## EXERCISE DIRECTIONS
Under this line are the records; write out word for word the part that begins at the line containing "the disastrous events, what" and ends at the line containing "areas of sand", and no more.

[Dataset excerpts]
____________________

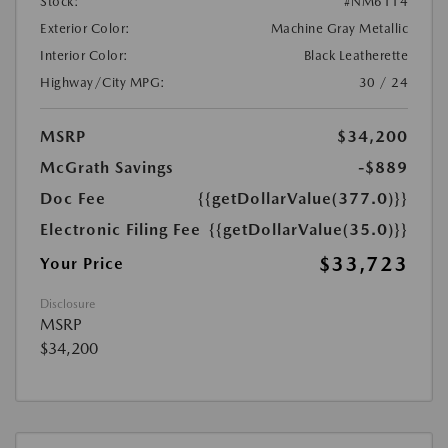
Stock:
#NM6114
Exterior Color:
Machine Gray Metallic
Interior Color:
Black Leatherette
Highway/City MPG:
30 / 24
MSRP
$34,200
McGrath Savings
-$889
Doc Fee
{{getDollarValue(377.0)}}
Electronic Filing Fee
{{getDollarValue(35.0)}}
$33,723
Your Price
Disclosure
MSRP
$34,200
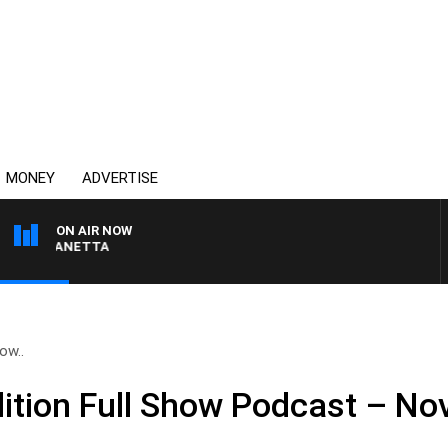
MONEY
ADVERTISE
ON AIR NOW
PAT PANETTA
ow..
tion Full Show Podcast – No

____________________

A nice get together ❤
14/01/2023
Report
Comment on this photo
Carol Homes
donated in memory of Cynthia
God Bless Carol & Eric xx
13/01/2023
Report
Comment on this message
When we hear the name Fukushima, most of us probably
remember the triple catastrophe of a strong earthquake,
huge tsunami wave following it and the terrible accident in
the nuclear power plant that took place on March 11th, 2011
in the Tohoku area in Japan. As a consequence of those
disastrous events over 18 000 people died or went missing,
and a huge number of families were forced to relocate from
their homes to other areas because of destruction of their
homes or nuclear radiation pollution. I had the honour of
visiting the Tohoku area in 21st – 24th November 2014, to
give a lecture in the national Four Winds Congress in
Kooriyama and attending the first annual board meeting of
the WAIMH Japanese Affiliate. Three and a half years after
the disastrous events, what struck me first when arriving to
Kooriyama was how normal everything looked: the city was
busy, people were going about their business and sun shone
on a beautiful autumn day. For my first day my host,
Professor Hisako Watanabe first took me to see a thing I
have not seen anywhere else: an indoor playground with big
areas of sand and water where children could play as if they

____________________

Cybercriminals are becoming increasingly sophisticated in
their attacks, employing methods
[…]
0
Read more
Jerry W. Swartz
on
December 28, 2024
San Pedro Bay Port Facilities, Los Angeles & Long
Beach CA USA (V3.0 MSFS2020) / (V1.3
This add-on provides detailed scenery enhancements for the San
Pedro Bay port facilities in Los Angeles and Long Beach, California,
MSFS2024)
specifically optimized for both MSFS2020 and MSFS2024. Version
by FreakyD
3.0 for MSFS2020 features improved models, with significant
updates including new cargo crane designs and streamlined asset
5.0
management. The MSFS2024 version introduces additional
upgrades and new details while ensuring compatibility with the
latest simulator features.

____________________

## RESULT OF THIS EXERCISE
the disastrous events, what struck me first when arriving to
Kooriyama was how normal everything looked: the city was
busy, people were going about their business and sun shone
on a beautiful autumn day. For my first day my host,
Professor Hisako Watanabe first took me to see a thing I
have not seen anywhere else: an indoor playground with big
areas of sand and water where children could play as if they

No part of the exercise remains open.